PASSAGE FOR REVIEW:
-------
Appendix 2: Additional details on running our fully implicit two-way nested free-surface PE model

1.1 Appendix 2.1: Setting up domains

1.1.1 Appendix 2.1.1: Topography

There are two main issues when defining topographies for nested simulations. The first is that the finer resolution grid can support finer topography scales, including sharper gradients. The bathymetry on the finer grid is not an interpolation of the coarser grid bathymetry, but the coarser grid bathymetry is a coarse-control-volume average of the finer grid bathymetry. The refinement in topographic scales can lead to abrupt artificial discontinuities in the topography where the fine and coarse domains meet. This can be exacerbated by conditioning the topography (Haley and Lozano 2001) to control the hydrostatic consistency condition (Haney 1991). For a given value of the hydrostatic consistency factor (roughly proportional to \(\frac{d\mathbf{x} \times \nabla h}{h}\)), the finer resolution domain can support steeper bathymetric features (e.g., shelfbreak). To ensure a smooth transition, we define a band of points around the outer edge of a fine domain (e.g., a band from the boundary to 6 points inside the boundary, see also Penven et al. 2006). In this band, we replace the fine grid topography with a blend of the coarse and fine grid topographies:

$$ \label{Eq:TopoBlending} h_{\rm blend} = \alpha h_{\rm f\/ine} + (1-\alpha) h_{\rm coarse} $$

(66)

where α varies from zero at the boundary to one at the inner edge of the band (e.g., 6 points).

The second issue comes about from the nesting algorithm itself. As mentioned in Section 3, we force the undisturbed vertical grid , \(z^{\rm MSL}_{i,j,k}\), to satisfy the nesting rules of Eqs. 46 and 48. To ensure that the topographies in nested domains satisfy Eq. 46 and 48 and the blending Eq. 66 ,we usually follows these steps:

1. 1.

   Apply the nesting constraints on the unconditioned topographies. Starting from the smallest domain, average the fine grid topographies on the successively larger topographies according to Eq. 46. Then starting from the coarsest domain, interpolate the topographies to the boundaries of the successively smaller domains according to Eq. 48.

2. 2.

   Starting from the largest domain, apply the conditioning. After the largest domain is conditioned, apply the blending Eq. 66 to the second largest. Condition that domain and repeat the blending-conditioning cycle with the successively smaller domains.

3. 3.

   Reapply the nesting constraints on the conditioned topography. Repeat step 1.

1.1.2 Appendix 2.1.2: Land masking

The first constraint for masking occurs at the boundaries of the finer domains. Considering any two nested domains, we want continuity of the masks across the domain boundary. In other words, a coastline that crosses the boundary of the fine domain should not have a jump or jog at the boundary of the fine domain. Enforcing this consistency, along with boundary constraints on the topography (“Appendix 2.1.1”), enforces consistent estimates of the areas of the lateral boundaries of the fine domain as measured in both the coarse and fine grids.
-------
REQUIREMENT 1: In the records, copy the lines starting at the one containing "platform is protected by multi-factor" and ending at the one containing "acceptable data loss) of a few minutes.", keeping each line as it appears.

DATA UNDER STUDY:
-------
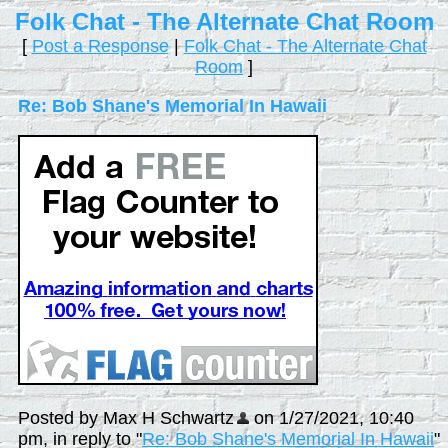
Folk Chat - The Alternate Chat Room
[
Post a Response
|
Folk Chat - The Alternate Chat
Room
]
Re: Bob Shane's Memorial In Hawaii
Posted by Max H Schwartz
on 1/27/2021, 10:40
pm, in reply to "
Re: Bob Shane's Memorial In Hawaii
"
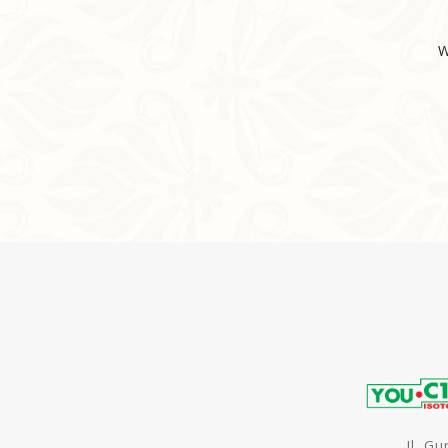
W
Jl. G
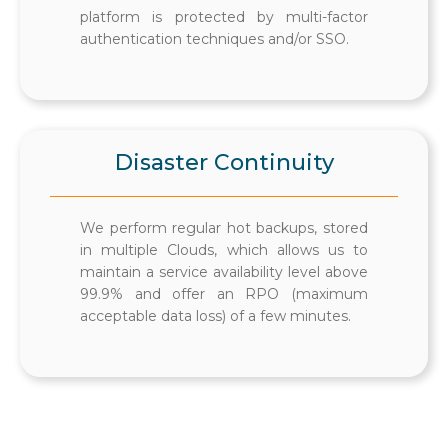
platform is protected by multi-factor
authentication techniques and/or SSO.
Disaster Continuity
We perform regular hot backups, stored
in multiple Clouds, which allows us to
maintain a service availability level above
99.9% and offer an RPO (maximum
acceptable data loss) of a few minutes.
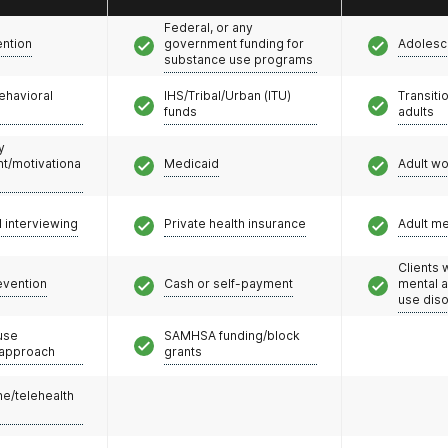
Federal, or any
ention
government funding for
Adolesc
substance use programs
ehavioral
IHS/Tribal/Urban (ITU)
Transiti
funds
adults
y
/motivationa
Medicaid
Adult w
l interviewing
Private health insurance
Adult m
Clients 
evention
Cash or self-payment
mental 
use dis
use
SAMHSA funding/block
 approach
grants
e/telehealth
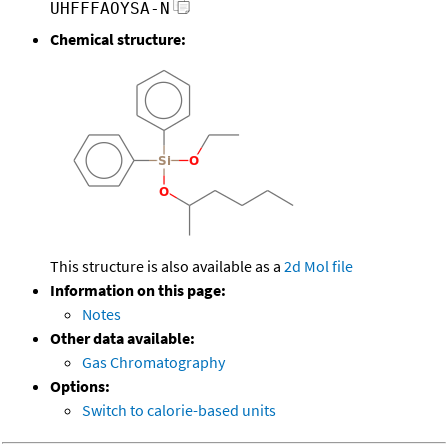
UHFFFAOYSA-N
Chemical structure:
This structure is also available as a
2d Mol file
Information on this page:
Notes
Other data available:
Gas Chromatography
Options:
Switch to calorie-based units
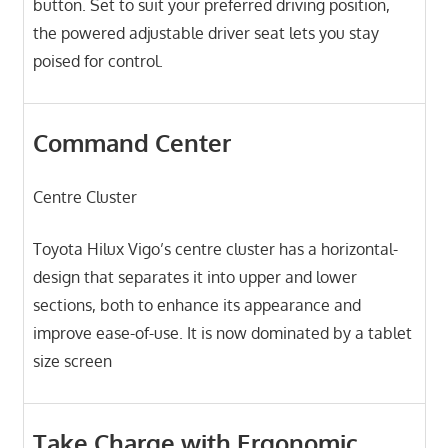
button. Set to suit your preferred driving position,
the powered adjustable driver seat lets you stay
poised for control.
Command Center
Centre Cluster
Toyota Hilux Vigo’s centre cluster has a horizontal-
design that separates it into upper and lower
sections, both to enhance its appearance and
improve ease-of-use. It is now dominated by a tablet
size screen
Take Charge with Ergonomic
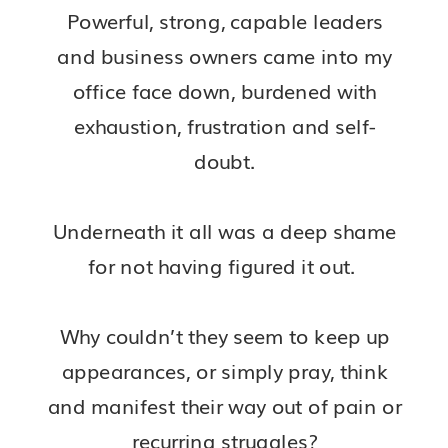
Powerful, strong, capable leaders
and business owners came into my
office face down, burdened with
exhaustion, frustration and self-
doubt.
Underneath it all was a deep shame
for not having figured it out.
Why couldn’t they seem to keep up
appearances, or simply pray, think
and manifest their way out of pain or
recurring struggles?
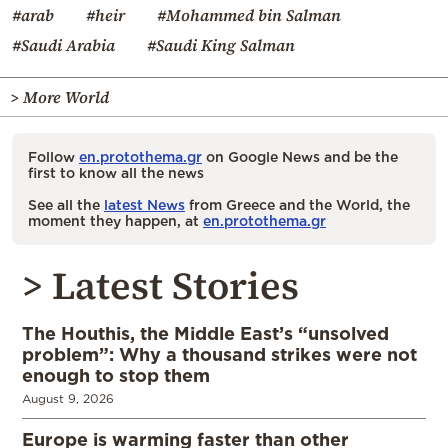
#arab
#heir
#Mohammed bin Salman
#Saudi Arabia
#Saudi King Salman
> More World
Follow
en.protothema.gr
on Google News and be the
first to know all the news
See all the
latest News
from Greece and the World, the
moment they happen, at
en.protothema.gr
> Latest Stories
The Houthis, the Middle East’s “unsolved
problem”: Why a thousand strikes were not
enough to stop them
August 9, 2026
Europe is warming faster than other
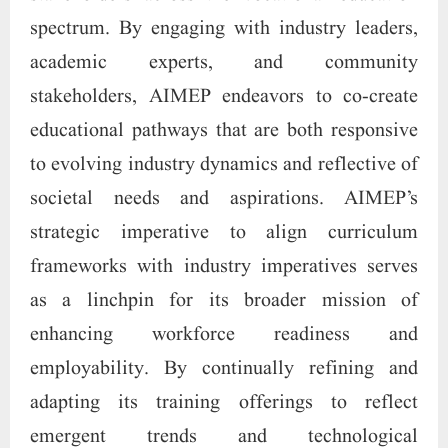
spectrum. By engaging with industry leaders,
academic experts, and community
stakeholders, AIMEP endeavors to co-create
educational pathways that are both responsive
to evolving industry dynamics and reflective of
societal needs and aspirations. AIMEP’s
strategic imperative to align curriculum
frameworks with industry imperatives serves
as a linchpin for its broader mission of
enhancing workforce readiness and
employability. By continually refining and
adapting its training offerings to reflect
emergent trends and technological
-------
REQUIREMENT 2:
Answer these questions from the appendix on nested-domain topography:
(a) What example width is given for the band of points around the outer edge of a fine domain?
(b) According to which equation are the fine grid topographies averaged onto the successively larger topographies?
(c) Over what range does α vary across the blending band?

WRITTEN REPLY 1:
platform is protected by multi-factor
authentication techniques and/or SSO.
Disaster Continuity
We perform regular hot backups, stored
in multiple Clouds, which allows us to
maintain a service availability level above
99.9% and offer an RPO (maximum
acceptable data loss) of a few minutes.

WRITTEN REPLY 2:
(a) From the boundary to 6 points inside the boundary.
(b) Eq. 46.
(c) From zero at the boundary to one at the inner edge of the band.